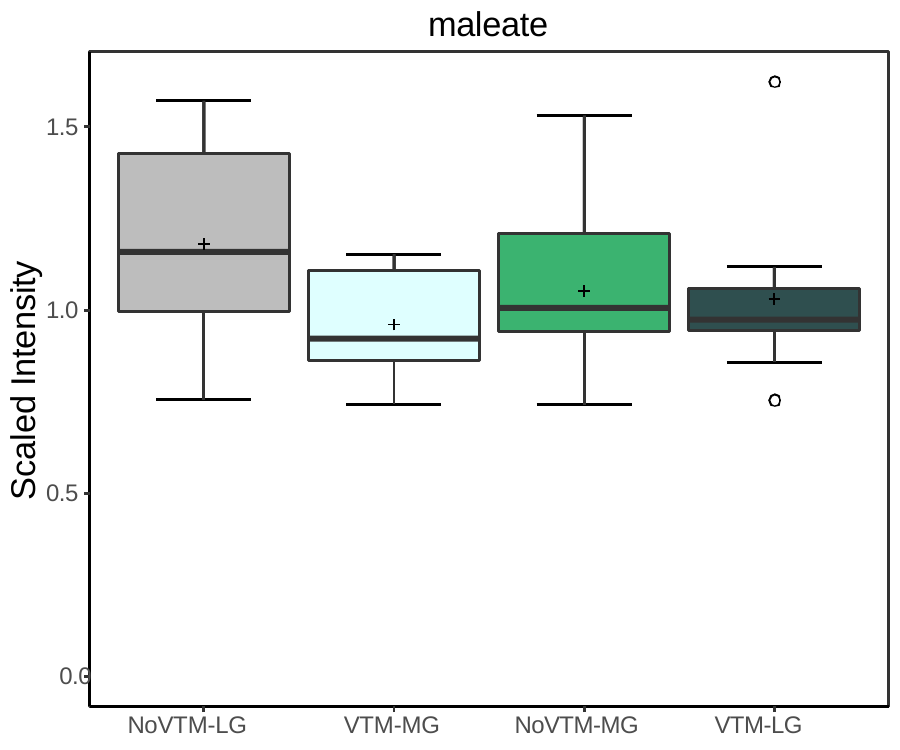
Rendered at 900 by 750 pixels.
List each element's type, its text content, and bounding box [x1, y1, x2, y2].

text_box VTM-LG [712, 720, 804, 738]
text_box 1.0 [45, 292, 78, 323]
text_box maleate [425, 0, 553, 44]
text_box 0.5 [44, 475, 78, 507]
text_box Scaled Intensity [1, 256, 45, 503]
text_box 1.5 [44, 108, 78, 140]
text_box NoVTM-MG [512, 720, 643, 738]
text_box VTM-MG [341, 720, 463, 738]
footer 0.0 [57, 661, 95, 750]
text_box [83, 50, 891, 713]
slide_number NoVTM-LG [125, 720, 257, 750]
§ §
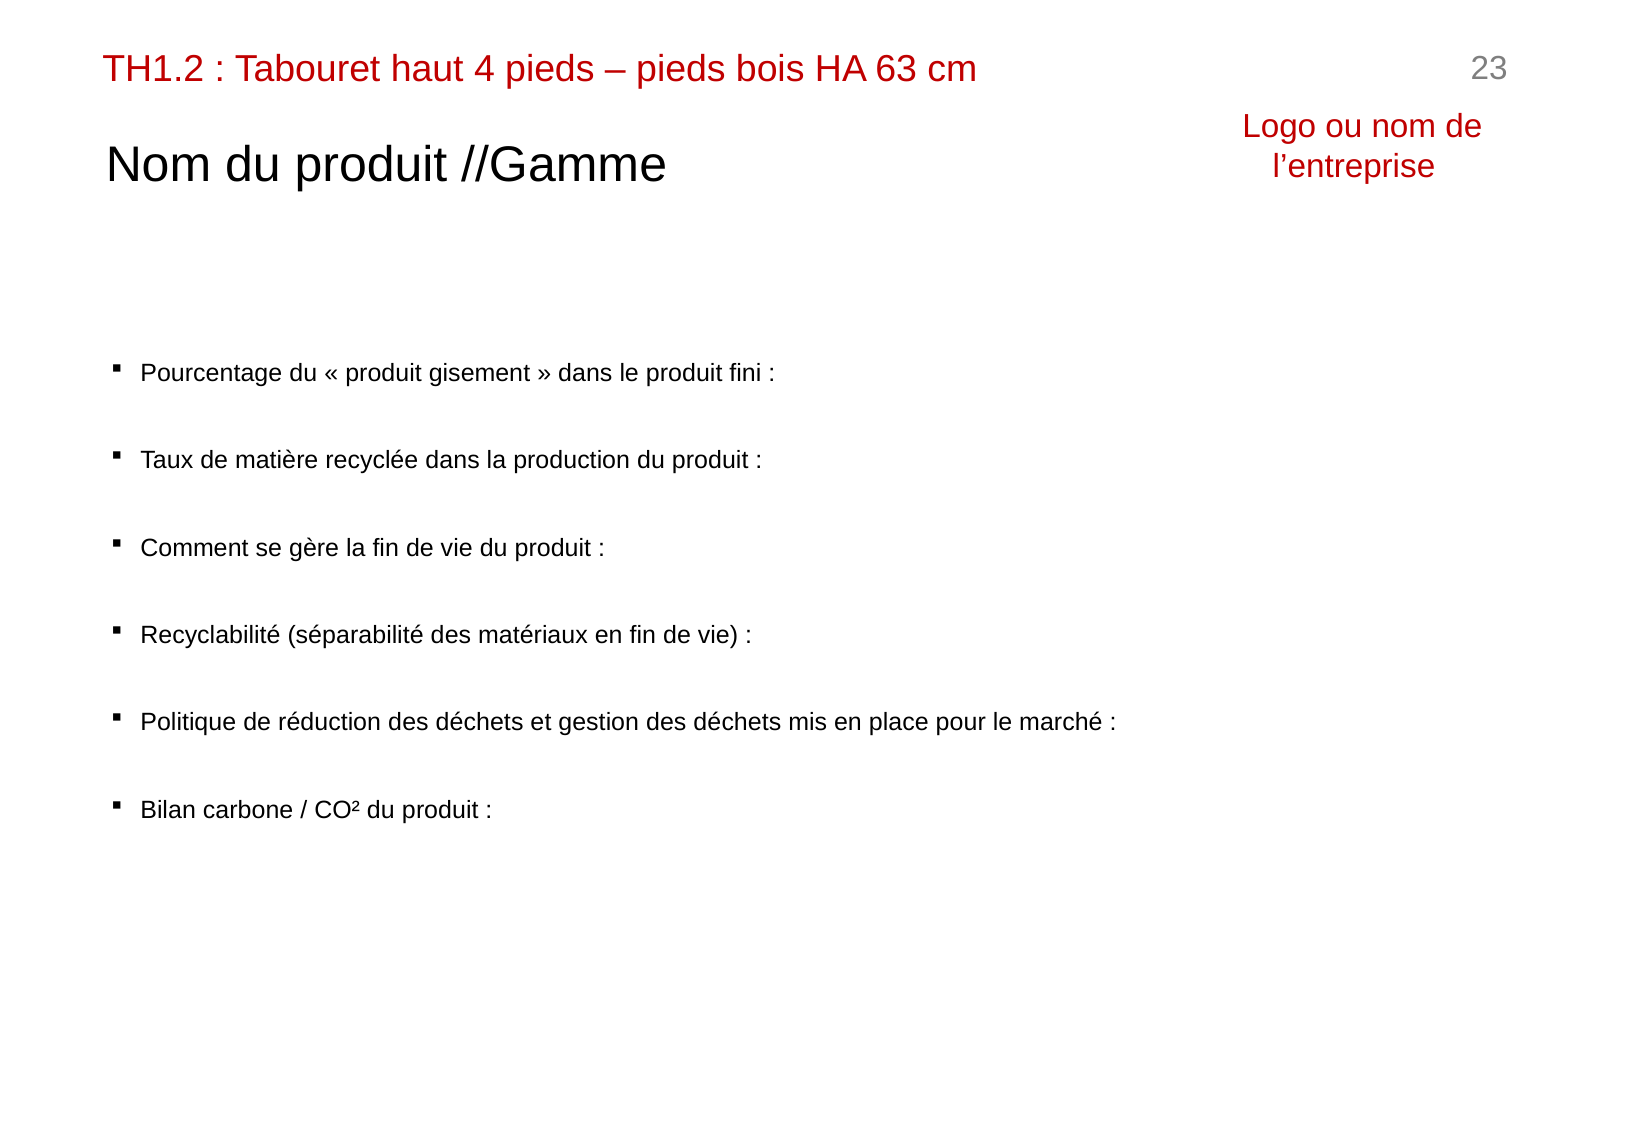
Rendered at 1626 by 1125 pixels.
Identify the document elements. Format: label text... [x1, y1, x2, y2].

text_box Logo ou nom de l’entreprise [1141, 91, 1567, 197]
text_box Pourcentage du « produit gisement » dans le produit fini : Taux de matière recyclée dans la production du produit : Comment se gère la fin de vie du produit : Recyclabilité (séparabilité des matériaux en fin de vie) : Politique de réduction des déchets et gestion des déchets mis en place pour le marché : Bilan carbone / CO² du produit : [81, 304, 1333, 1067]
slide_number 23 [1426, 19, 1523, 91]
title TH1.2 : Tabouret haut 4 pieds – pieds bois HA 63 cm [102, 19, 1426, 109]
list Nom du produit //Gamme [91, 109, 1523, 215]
§ §
> _TRY IT_
Return each line of the data above that includes the word "pixels".

> _EXERCISE OUTPUT_
Rendered at 900 by 750 pixels.
Rendered at 1626 by 1125 pixels.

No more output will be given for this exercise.